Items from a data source
- - - - -
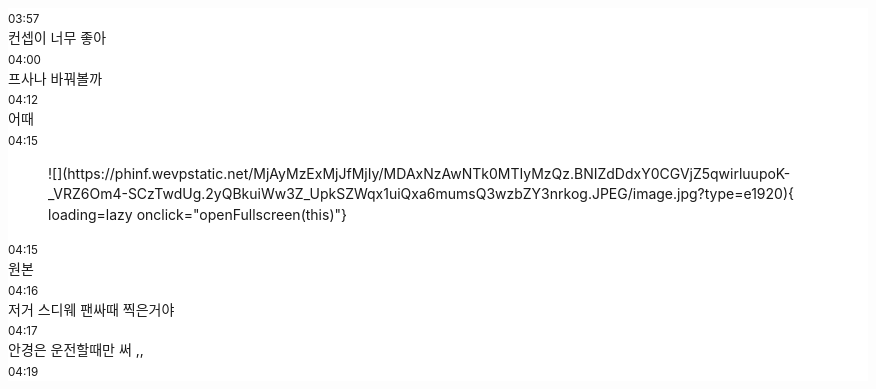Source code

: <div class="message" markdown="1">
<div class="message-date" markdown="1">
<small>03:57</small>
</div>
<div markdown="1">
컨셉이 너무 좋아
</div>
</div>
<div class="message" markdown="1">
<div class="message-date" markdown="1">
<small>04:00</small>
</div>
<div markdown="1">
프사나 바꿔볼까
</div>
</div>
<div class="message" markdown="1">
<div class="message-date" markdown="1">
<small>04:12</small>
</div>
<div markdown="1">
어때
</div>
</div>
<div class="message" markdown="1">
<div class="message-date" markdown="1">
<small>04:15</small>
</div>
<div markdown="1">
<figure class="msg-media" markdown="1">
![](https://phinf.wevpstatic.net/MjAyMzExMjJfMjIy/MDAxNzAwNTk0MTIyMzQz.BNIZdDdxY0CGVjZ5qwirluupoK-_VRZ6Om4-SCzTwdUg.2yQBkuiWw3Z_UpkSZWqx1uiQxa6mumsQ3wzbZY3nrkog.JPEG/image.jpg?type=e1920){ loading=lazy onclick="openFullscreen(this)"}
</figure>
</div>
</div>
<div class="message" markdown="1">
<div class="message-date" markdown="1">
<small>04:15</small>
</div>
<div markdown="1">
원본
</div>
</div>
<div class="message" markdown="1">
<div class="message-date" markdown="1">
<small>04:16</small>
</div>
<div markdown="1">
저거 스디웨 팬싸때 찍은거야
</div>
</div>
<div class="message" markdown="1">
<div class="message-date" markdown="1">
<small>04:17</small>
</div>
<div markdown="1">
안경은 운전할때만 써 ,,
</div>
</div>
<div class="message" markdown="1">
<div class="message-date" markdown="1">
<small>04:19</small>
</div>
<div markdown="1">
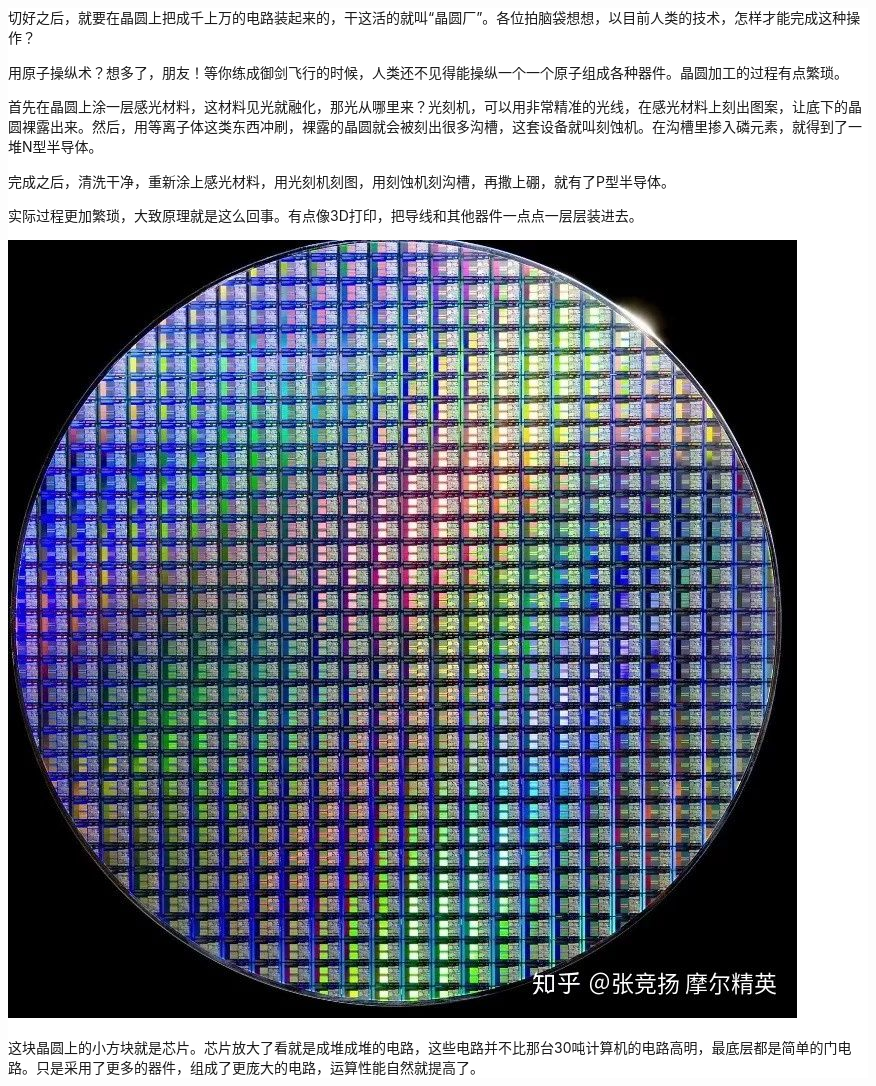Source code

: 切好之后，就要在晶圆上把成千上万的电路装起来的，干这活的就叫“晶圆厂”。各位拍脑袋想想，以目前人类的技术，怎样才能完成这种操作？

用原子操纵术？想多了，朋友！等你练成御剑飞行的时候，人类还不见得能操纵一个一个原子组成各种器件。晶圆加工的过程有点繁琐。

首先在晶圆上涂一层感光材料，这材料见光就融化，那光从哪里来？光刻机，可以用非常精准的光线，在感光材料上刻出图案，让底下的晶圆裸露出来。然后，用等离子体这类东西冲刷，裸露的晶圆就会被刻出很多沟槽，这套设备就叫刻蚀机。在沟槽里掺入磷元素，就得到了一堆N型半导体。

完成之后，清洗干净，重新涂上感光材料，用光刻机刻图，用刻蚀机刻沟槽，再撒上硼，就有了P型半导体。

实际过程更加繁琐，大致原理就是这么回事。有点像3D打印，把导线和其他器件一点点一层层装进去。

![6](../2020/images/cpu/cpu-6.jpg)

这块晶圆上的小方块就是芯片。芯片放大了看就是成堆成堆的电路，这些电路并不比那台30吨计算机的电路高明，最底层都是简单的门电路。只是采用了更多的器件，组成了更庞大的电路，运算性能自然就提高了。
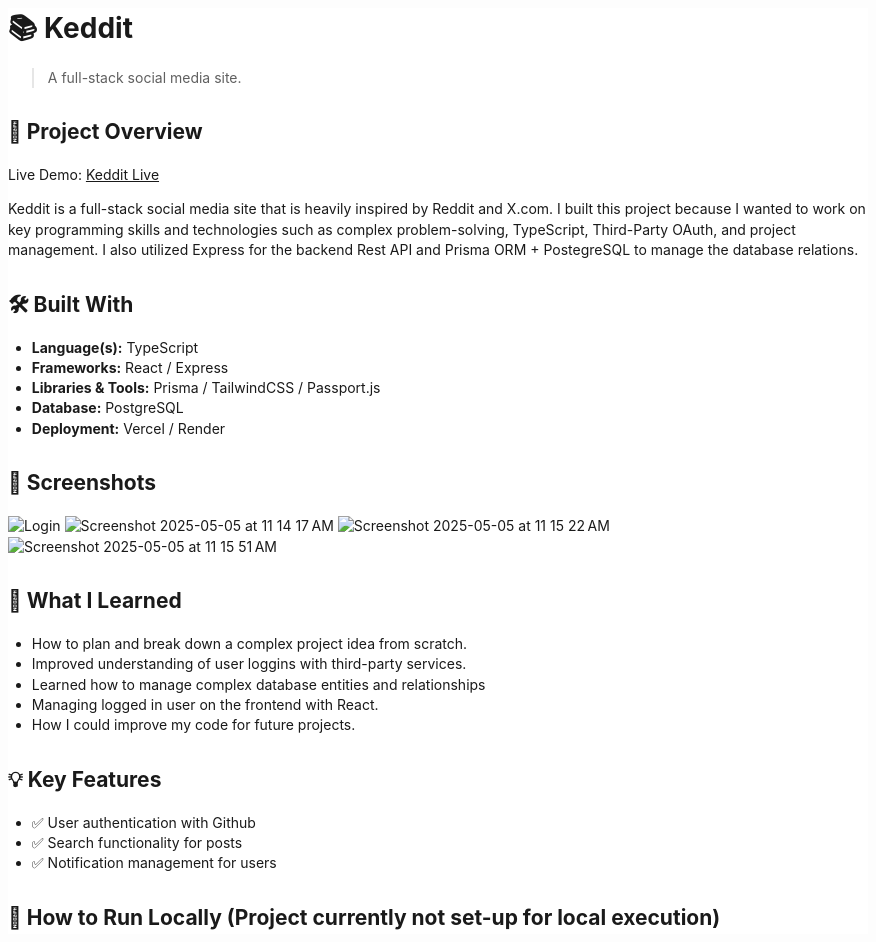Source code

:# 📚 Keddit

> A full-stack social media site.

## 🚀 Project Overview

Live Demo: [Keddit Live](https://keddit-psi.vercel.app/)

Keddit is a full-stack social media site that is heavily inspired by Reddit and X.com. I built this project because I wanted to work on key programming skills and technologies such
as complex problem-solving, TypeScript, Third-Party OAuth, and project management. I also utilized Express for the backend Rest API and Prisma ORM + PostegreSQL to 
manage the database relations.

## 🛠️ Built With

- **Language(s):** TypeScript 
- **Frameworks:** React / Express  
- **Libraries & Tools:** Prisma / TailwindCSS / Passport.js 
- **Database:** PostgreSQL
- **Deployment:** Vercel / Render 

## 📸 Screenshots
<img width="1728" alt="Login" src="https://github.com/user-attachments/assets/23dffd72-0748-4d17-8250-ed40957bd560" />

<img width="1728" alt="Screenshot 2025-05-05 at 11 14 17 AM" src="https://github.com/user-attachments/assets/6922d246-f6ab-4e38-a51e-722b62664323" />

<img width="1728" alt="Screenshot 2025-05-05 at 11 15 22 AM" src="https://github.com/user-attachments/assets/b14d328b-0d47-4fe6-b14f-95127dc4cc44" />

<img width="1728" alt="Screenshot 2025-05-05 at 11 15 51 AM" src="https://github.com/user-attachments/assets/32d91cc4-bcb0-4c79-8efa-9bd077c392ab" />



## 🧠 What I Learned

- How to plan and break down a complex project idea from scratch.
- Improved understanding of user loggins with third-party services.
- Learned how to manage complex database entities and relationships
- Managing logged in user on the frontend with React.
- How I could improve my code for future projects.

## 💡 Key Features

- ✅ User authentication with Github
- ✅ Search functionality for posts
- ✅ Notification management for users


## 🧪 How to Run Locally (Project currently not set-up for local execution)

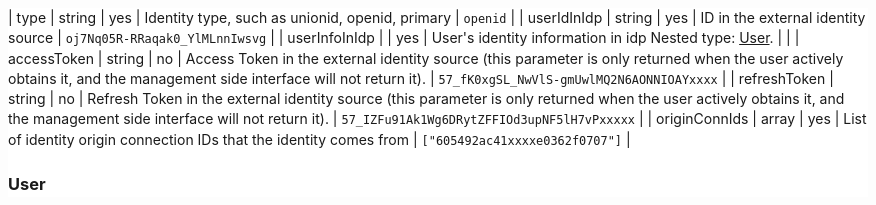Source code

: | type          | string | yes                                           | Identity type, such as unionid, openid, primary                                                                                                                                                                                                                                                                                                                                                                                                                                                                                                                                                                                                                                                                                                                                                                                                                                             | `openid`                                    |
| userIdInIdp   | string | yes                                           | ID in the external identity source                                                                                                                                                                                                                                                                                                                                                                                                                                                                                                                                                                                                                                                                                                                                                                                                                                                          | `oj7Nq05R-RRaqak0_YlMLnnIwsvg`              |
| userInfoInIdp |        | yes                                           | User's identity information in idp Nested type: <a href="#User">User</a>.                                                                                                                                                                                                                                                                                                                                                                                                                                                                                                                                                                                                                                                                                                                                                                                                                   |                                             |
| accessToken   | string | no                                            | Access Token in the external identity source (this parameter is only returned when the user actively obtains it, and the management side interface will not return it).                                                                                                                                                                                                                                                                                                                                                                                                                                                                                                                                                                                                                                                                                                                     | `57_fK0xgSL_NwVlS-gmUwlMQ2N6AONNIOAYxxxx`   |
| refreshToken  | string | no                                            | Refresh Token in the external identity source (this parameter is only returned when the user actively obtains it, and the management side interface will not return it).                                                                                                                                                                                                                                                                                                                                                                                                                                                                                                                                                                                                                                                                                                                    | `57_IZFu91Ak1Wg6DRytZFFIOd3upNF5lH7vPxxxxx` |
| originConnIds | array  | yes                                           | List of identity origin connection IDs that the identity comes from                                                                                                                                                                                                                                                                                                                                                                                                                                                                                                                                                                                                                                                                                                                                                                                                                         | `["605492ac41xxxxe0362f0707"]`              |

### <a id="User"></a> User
- - - - -
## Written task
Write out every line above exactly, minus images.

## Finished task
Source code

: <div class="message" markdown="1">
<div class="message-date" markdown="1">
<small>03:57</small>
</div>
<div markdown="1">
컨셉이 너무 좋아
</div>
</div>
<div class="message" markdown="1">
<div class="message-date" markdown="1">
<small>04:00</small>
</div>
<div markdown="1">
프사나 바꿔볼까
</div>
</div>
<div class="message" markdown="1">
<div class="message-date" markdown="1">
<small>04:12</small>
</div>
<div markdown="1">
어때
</div>
</div>
<div class="message" markdown="1">
<div class="message-date" markdown="1">
<small>04:15</small>
</div>
<div markdown="1">
<figure class="msg-media" markdown="1">
![](https://phinf.wevpstatic.net/MjAyMzExMjJfMjIy/MDAxNzAwNTk0MTIyMzQz.BNIZdDdxY0CGVjZ5qwirluupoK-_VRZ6Om4-SCzTwdUg.2yQBkuiWw3Z_UpkSZWqx1uiQxa6mumsQ3wzbZY3nrkog.JPEG/image.jpg?type=e1920){ loading=lazy onclick="openFullscreen(this)"}
</figure>
</div>
</div>
<div class="message" markdown="1">
<div class="message-date" markdown="1">
<small>04:15</small>
</div>
<div markdown="1">
원본
</div>
</div>
<div class="message" markdown="1">
<div class="message-date" markdown="1">
<small>04:16</small>
</div>
<div markdown="1">
저거 스디웨 팬싸때 찍은거야
</div>
</div>
<div class="message" markdown="1">
<div class="message-date" markdown="1">
<small>04:17</small>
</div>
<div markdown="1">
안경은 운전할때만 써 ,,
</div>
</div>
<div class="message" markdown="1">
<div class="message-date" markdown="1">
<small>04:19</small>
</div>
<div markdown="1">
Source code

: 切好之后，就要在晶圆上把成千上万的电路装起来的，干这活的就叫“晶圆厂”。各位拍脑袋想想，以目前人类的技术，怎样才能完成这种操作？

用原子操纵术？想多了，朋友！等你练成御剑飞行的时候，人类还不见得能操纵一个一个原子组成各种器件。晶圆加工的过程有点繁琐。

首先在晶圆上涂一层感光材料，这材料见光就融化，那光从哪里来？光刻机，可以用非常精准的光线，在感光材料上刻出图案，让底下的晶圆裸露出来。然后，用等离子体这类东西冲刷，裸露的晶圆就会被刻出很多沟槽，这套设备就叫刻蚀机。在沟槽里掺入磷元素，就得到了一堆N型半导体。

完成之后，清洗干净，重新涂上感光材料，用光刻机刻图，用刻蚀机刻沟槽，再撒上硼，就有了P型半导体。

实际过程更加繁琐，大致原理就是这么回事。有点像3D打印，把导线和其他器件一点点一层层装进去。

![6](../2020/images/cpu/cpu-6.jpg)

这块晶圆上的小方块就是芯片。芯片放大了看就是成堆成堆的电路，这些电路并不比那台30吨计算机的电路高明，最底层都是简单的门电路。只是采用了更多的器件，组成了更庞大的电路，运算性能自然就提高了。
Source code

:# 📚 Keddit

> A full-stack social media site.

## 🚀 Project Overview

Live Demo: [Keddit Live](https://keddit-psi.vercel.app/)

Keddit is a full-stack social media site that is heavily inspired by Reddit and X.com. I built this project because I wanted to work on key programming skills and technologies such
as complex problem-solving, TypeScript, Third-Party OAuth, and project management. I also utilized Express for the backend Rest API and Prisma ORM + PostegreSQL to 
manage the database relations.

## 🛠️ Built With

- **Language(s):** TypeScript 
- **Frameworks:** React / Express  
- **Libraries & Tools:** Prisma / TailwindCSS / Passport.js 
- **Database:** PostgreSQL
- **Deployment:** Vercel / Render 

## 📸 Screenshots
<img width="1728" alt="Login" src="https://github.com/user-attachments/assets/23dffd72-0748-4d17-8250-ed40957bd560" />

<img width="1728" alt="Screenshot 2025-05-05 at 11 14 17 AM" src="https://github.com/user-attachments/assets/6922d246-f6ab-4e38-a51e-722b62664323" />

<img width="1728" alt="Screenshot 2025-05-05 at 11 15 22 AM" src="https://github.com/user-attachments/assets/b14d328b-0d47-4fe6-b14f-95127dc4cc44" />

<img width="1728" alt="Screenshot 2025-05-05 at 11 15 51 AM" src="https://github.com/user-attachments/assets/32d91cc4-bcb0-4c79-8efa-9bd077c392ab" />



## 🧠 What I Learned

- How to plan and break down a complex project idea from scratch.
- Improved understanding of user loggins with third-party services.
- Learned how to manage complex database entities and relationships
- Managing logged in user on the frontend with React.
- How I could improve my code for future projects.

## 💡 Key Features

- ✅ User authentication with Github
- ✅ Search functionality for posts
- ✅ Notification management for users


## 🧪 How to Run Locally (Project currently not set-up for local execution)

Source code

: | type          | string | yes                                           | Identity type, such as unionid, openid, primary                                                                                                                                                                                                                                                                                                                                                                                                                                                                                                                                                                                                                                                                                                                                                                                                                                             | `openid`                                    |
| userIdInIdp   | string | yes                                           | ID in the external identity source                                                                                                                                                                                                                                                                                                                                                                                                                                                                                                                                                                                                                                                                                                                                                                                                                                                          | `oj7Nq05R-RRaqak0_YlMLnnIwsvg`              |
| userInfoInIdp |        | yes                                           | User's identity information in idp Nested type: <a href="#User">User</a>.                                                                                                                                                                                                                                                                                                                                                                                                                                                                                                                                                                                                                                                                                                                                                                                                                   |                                             |
| accessToken   | string | no                                            | Access Token in the external identity source (this parameter is only returned when the user actively obtains it, and the management side interface will not return it).                                                                                                                                                                                                                                                                                                                                                                                                                                                                                                                                                                                                                                                                                                                     | `57_fK0xgSL_NwVlS-gmUwlMQ2N6AONNIOAYxxxx`   |
| refreshToken  | string | no                                            | Refresh Token in the external identity source (this parameter is only returned when the user actively obtains it, and the management side interface will not return it).                                                                                                                                                                                                                                                                                                                                                                                                                                                                                                                                                                                                                                                                                                                    | `57_IZFu91Ak1Wg6DRytZFFIOd3upNF5lH7vPxxxxx` |
| originConnIds | array  | yes                                           | List of identity origin connection IDs that the identity comes from                                                                                                                                                                                                                                                                                                                                                                                                                                                                                                                                                                                                                                                                                                                                                                                                                         | `["605492ac41xxxxe0362f0707"]`              |

### <a id="User"></a> User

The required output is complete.